Anyway, I admit, I have used the calculator :-)

Answer 4

A bit of direct computation shows that $$ \overset{\substack{531441\\\downarrow\\{}}}{3^{12}}\gt\overset{\substack{524288\\\downarrow\\{}}}{2^{19}} $$ Squaring both sides gives $$ 3^{24}\gt4^{19} $$ Since $3^{81/64}\gt3^{24/19}\gt4$, we get $$ 3^{81}\gt4^{64} $$ which is the same as $$ 3^{3^4}\gt4^{4^3} $$

Answer 5

$$3^{81}\gt 2^{128}\iff 3\times 9^{40}\gt 256\times 8^{40}\iff (9/8)^{40}\gt \frac{256}3$$

Now,

$$(9/8)^{40}=(1+1/8)^{40}$$

Use the first 7 terms of the binomial expansion to establish the required inequality.

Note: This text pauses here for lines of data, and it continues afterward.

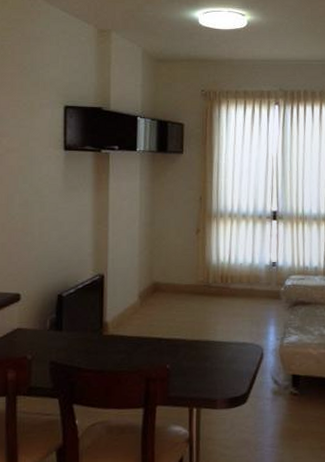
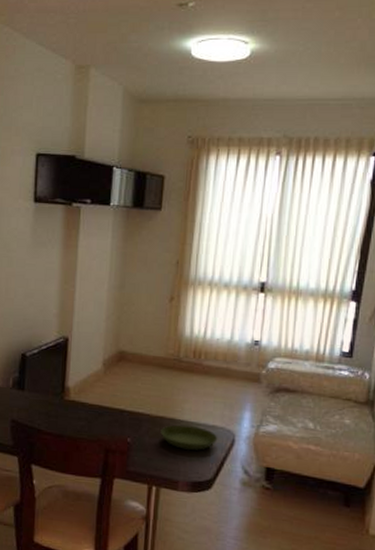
saucer: none [197,345,249,369] -> present [160,424,218,451]

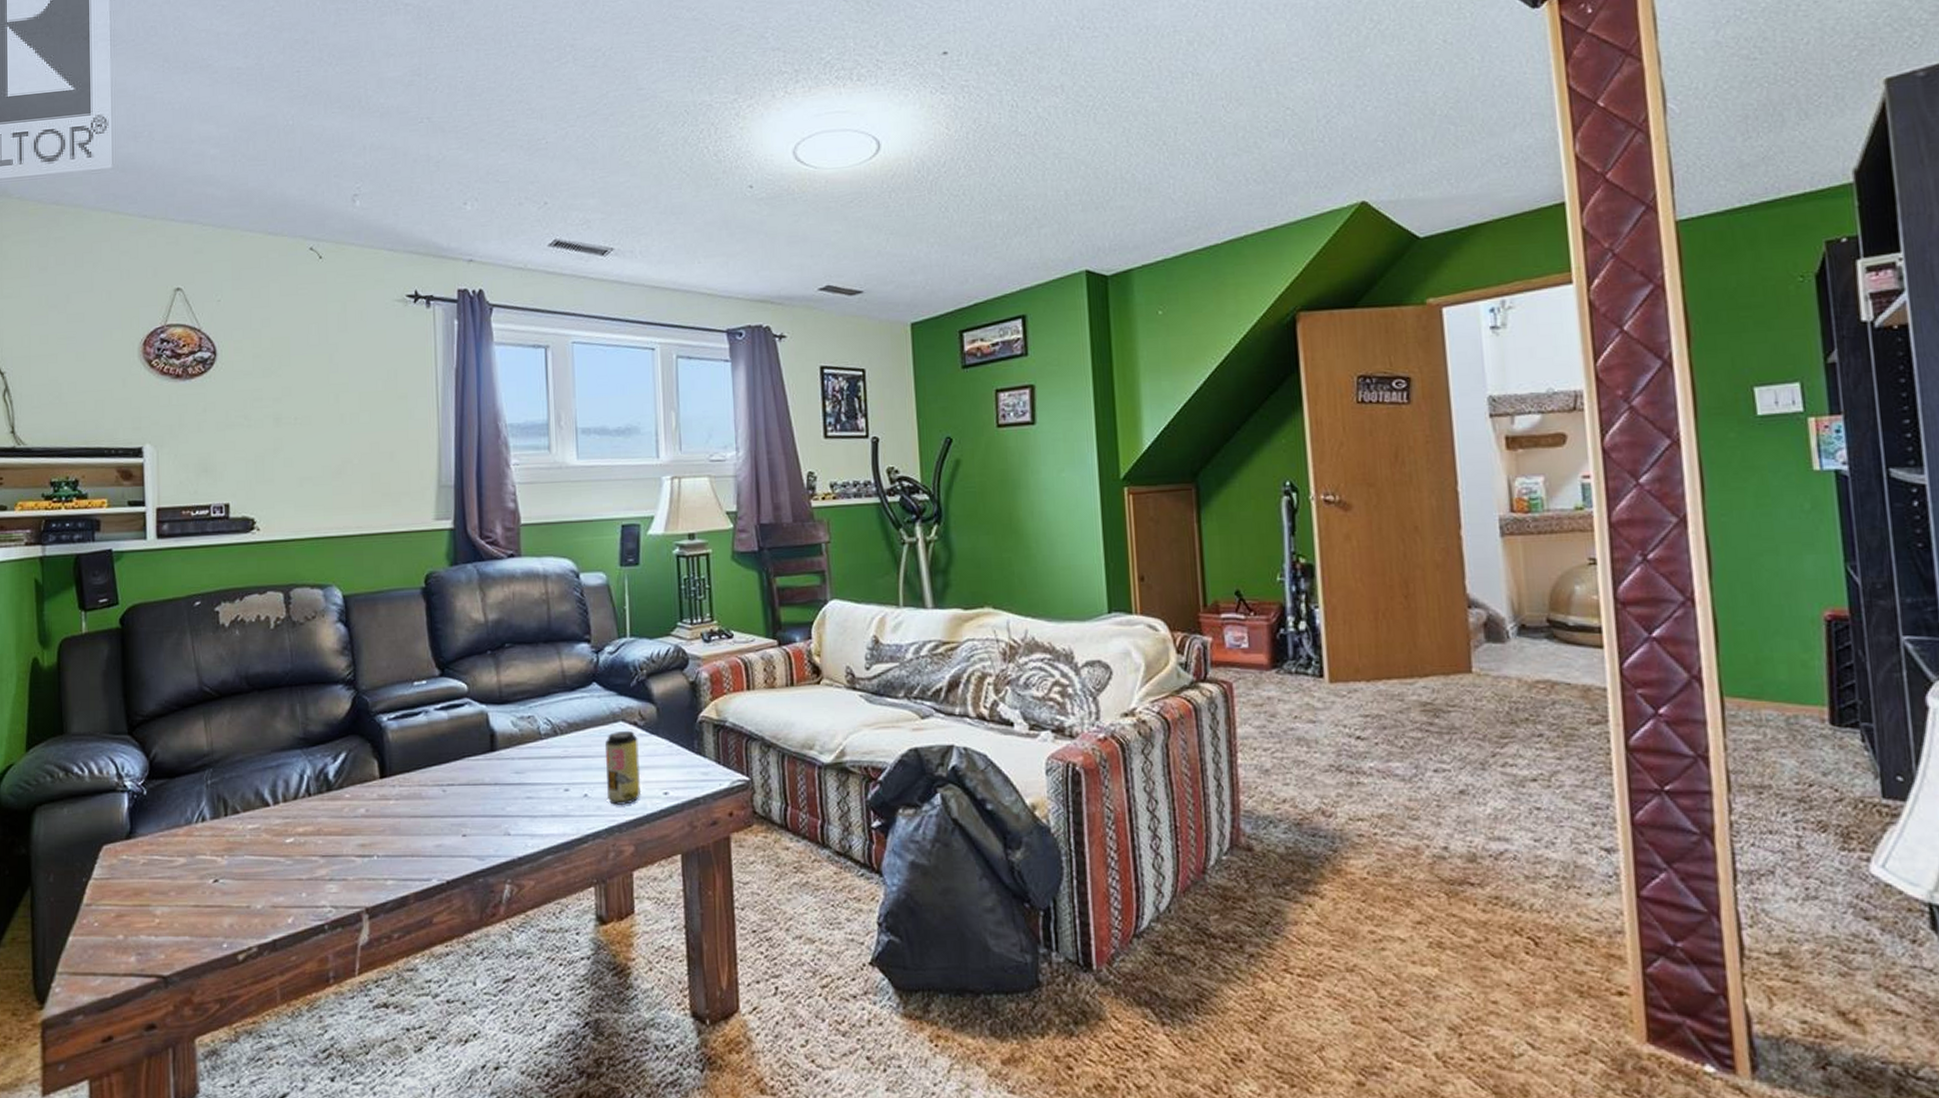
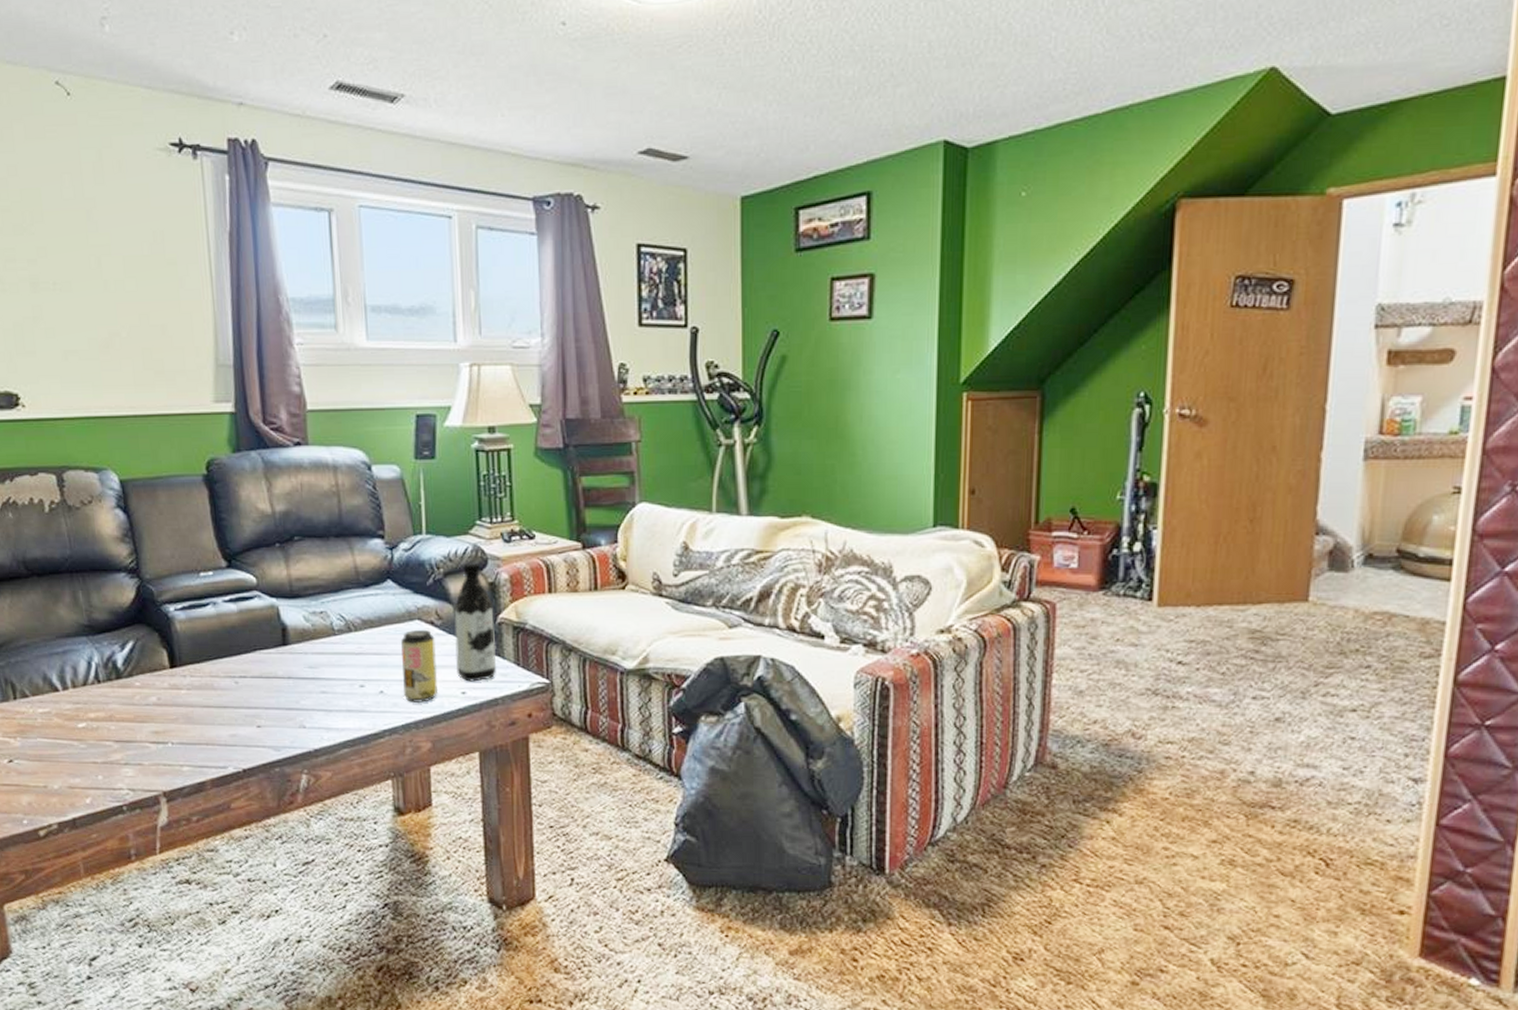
water bottle: none [656,662,698,782] -> present [454,562,496,682]

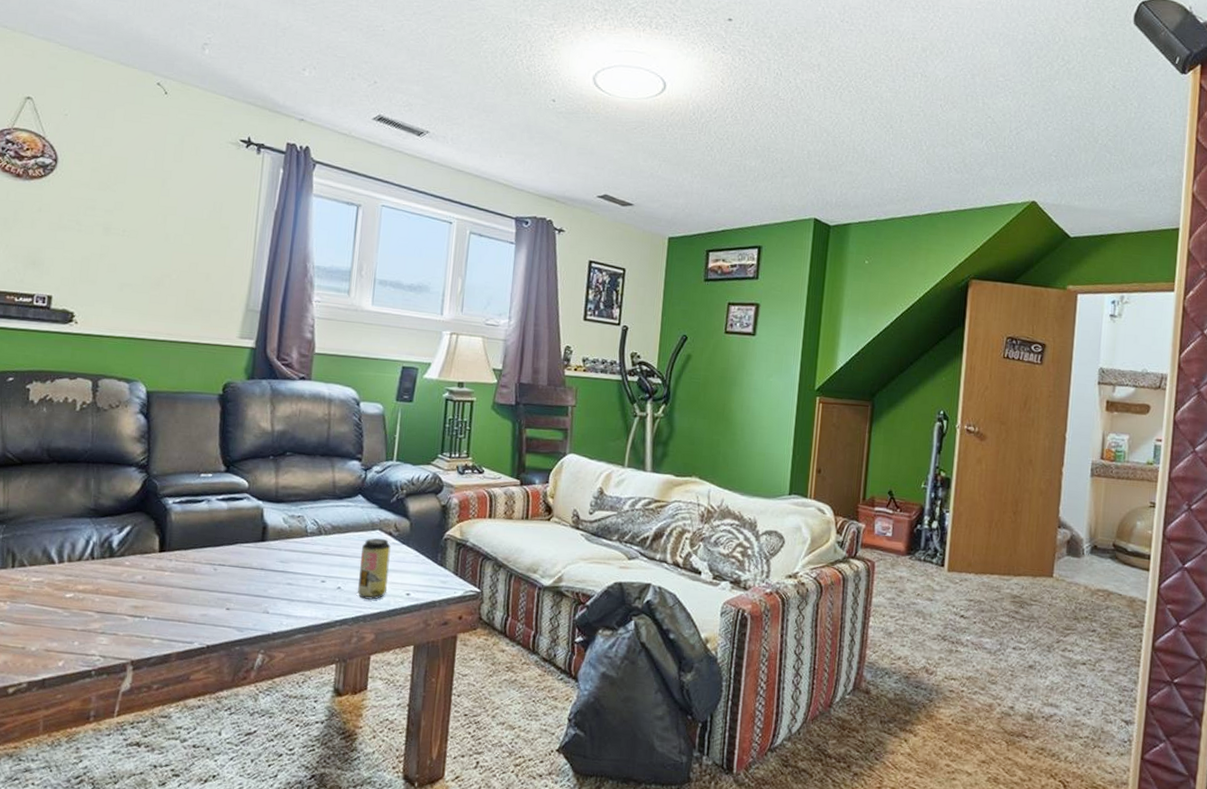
water bottle: present [454,562,496,682] -> none [405,487,443,586]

$$\begin{align}(1+1/8)^{40}&\gt\sum_{k=0}^6\frac{\binom{40}k}{8^k}\\&=1+5+\frac{195}{16}+\frac{1235}{64}+\frac{45695}{2048}+\frac{82251}{4096}+\frac{959595}{65536}\\&\gt1+5+12+19+22+20+14\\&=93\gt\frac{256}3\end{align}$$

since $93\times 3=279\gt 256$

---

PS: I cheated using a Python script to find the terms of the expansion to use, but all the calculations are doable by hand.

Answer 6

We can rewrite this as: $$\left(\frac{3^4}{4^3}\right)^{17} > \left(\frac43\right)^{13}$$

The left term is $\frac{81}{64}$, which is larger than $\frac54$. So we will try to prove the more restrictive inequality: $$\left(\frac54\right)^{17} > \left(\frac43\right)^{13}$$

This can be rearranged as: \begin{align*} \frac45\left(\frac54\right)^{18} &> \frac43\left(\frac43\right)^{12} \\ \left(\frac{3^25^3}{4^5}\right)^6 &> \frac53 \\ \left(\frac{1125}{1024}\right)^6 &> \frac53 \\ \end{align*}

So we can conclude using the first term of the binomial expansion of $\left(1+\frac x{1024}\right)^6 > 1+6\frac x{1024}$: $$\left(\frac{1125}{1024}\right)^6 > 1 + 6\left(\frac{121}{1024}\right) = 1 + \frac{726}{1024} = \frac{875}{512}>\frac53$$

Which is true as $525 > 512$.

Answer 7

Another approach is to scale numbers close to one, keeping size ordering.

$\large [3^{3^4},\;4^{4^3}] → [3,\;2^{128\over81}] → [{3\over2},\;2^{47\over81}] → [{9\over4},\;2^{94\over81}] → [{9\over8},\;2^{13\over81}] → [{81\over64},\;2^{26\over81}] $

$1.26^3 = 2.000376 ≈ 2$

$81/64 = 1+ 1/4 + 1/64 > 1.26$
$26/81 = (78/81)\,/\,3 < 1/3$

If we cube both side, we have LHS > 2, RHS < 2, thus LHS is bigger.